News that the University of Michigan Press will publish primarily electronically, rather than in print form, is not particularly interesting in the “book v. e-book” sense. The print monograph is cooked, just like printed daily journalism is cooked. University presses may have a chance to evolve and save themselves; that’s what the U of M is trying to do. Newspapers may just die off, in a cultural version of Colony Collapse Disorder.
My take on the news from Ann Arbor is that it’s a healthy sign for a university press to recognize that it’s part of the university’s information and knowledge ecology. I doubt that it is an accident that the U of M is making this move only a few years after the university was one of the first to sign up for what was then the Google Print project.
For many, many decades, the university-as-publisher fought a conceptual war with the university-as-consumer. The university press and the university library occupied different physical domains, were managed by distinct hierarchies, had distinct “business” models, and often saw their missions in conflicting terms.
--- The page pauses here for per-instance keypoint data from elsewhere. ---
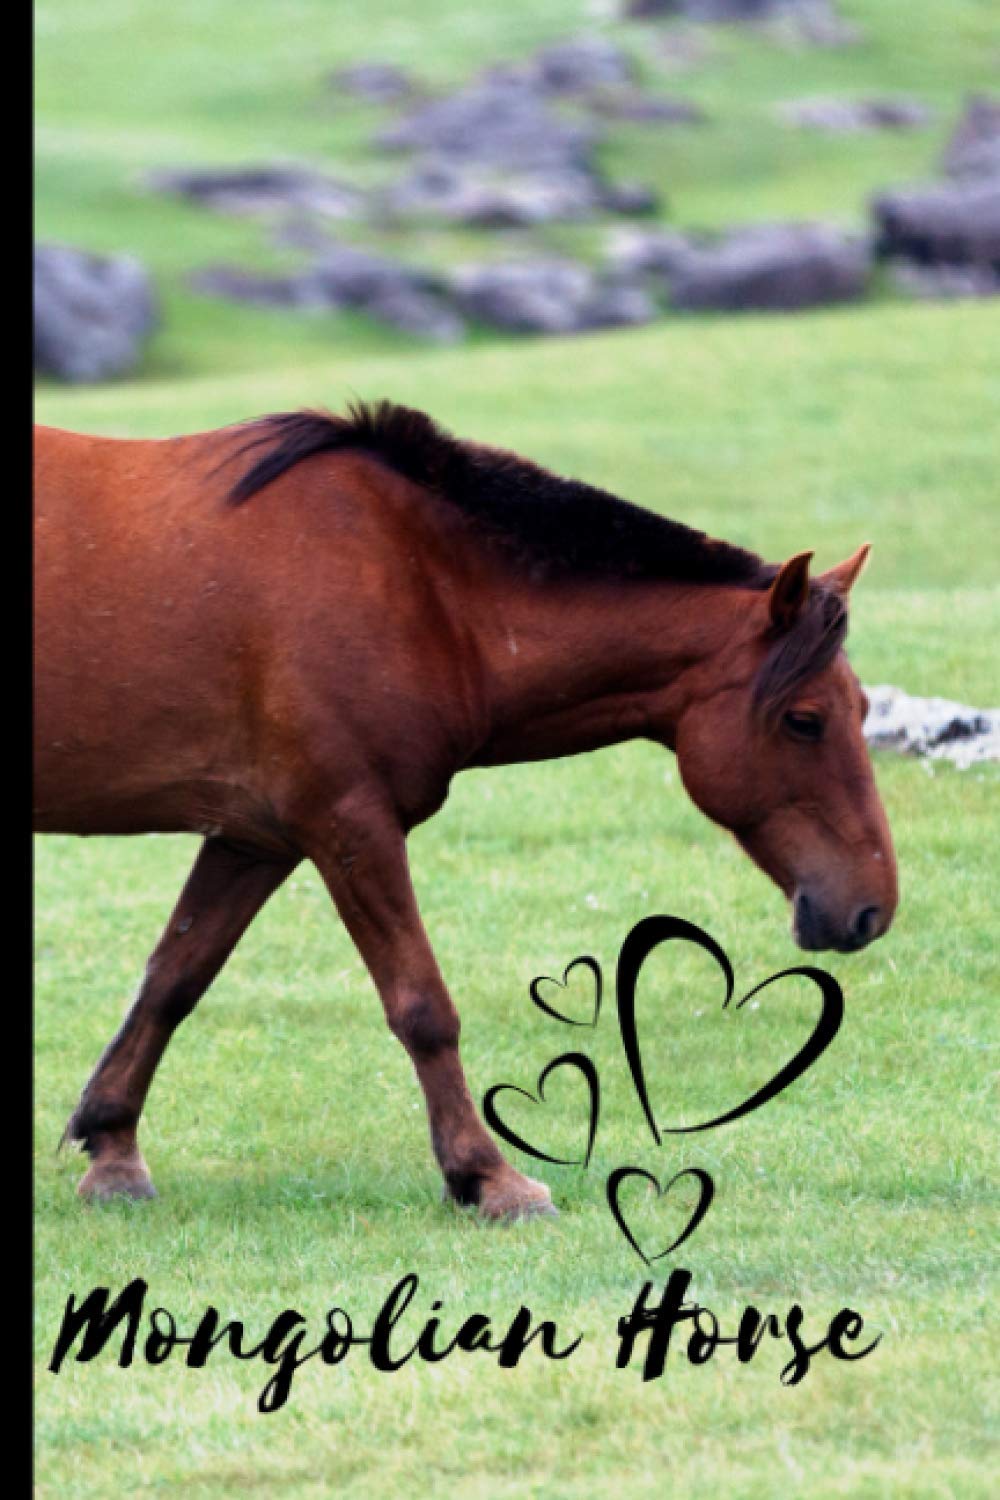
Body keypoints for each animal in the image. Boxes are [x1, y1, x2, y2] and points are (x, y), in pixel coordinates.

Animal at [33, 401, 898, 1219]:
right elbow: (422, 1007)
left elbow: (174, 979)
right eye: (805, 720)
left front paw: (112, 1149)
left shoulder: (256, 839)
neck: (423, 587)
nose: (871, 907)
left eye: (861, 710)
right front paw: (488, 1178)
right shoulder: (350, 826)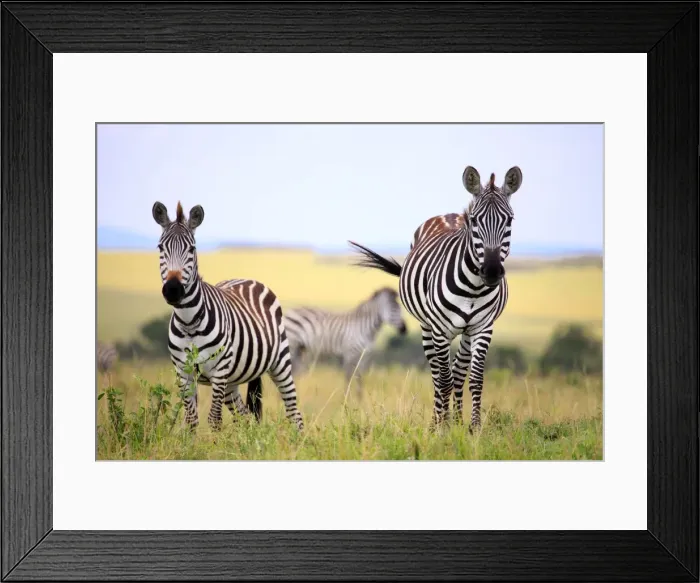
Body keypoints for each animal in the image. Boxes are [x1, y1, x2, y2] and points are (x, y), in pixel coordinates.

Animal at [152, 201, 304, 432]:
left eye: (192, 249)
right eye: (161, 248)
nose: (173, 290)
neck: (189, 322)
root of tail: (248, 279)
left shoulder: (219, 369)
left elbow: (214, 420)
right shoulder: (183, 372)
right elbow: (191, 420)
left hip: (280, 362)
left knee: (294, 412)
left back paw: (299, 438)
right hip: (232, 382)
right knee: (246, 418)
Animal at [349, 165, 523, 430]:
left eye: (509, 220)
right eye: (474, 220)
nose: (492, 271)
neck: (473, 288)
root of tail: (448, 215)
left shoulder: (483, 328)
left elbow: (474, 379)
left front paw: (473, 428)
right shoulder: (440, 329)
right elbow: (443, 380)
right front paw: (443, 427)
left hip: (466, 332)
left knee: (459, 372)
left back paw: (458, 420)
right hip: (426, 326)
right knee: (437, 374)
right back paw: (437, 422)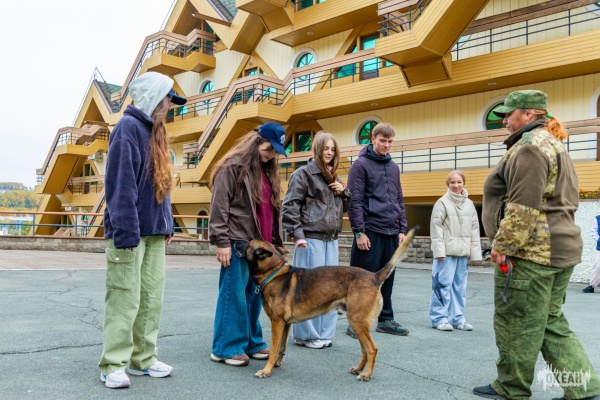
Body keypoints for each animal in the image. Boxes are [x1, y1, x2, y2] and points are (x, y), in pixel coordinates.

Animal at [234, 226, 417, 381]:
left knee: (372, 349)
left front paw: (267, 370)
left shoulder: (277, 323)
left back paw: (366, 374)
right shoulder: (285, 325)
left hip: (357, 322)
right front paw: (277, 364)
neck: (273, 272)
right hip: (358, 325)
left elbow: (273, 349)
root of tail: (374, 276)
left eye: (248, 242)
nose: (234, 241)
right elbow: (281, 348)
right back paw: (359, 369)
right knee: (365, 350)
Conflicts were not always fought out in the open, but conflicts were certainly there. By necessity as much as by ideology, they seem to be receding. Librarianship long ago ceased to focus primarily on conserving and sharing the printed book. Photocopying largely put an end to that premise. Today, librarianship is all about access to knowledge. From what I can tell, the U of M move confirms that publishers are moving in that direction as well. And don’t forget the University of Michigan’s institutional repository, Deep Blue. It is important to think about publishing, librarianship, and open access as parts of an institutional knowledge ecology. The university is a knowledge commons.
Meanwhile, in a related move having to do with the ecology of university-based knowledge, last week the MIT faculty unanimously adopted an open access policy. The entire faculty! Unanimously! Fantastic.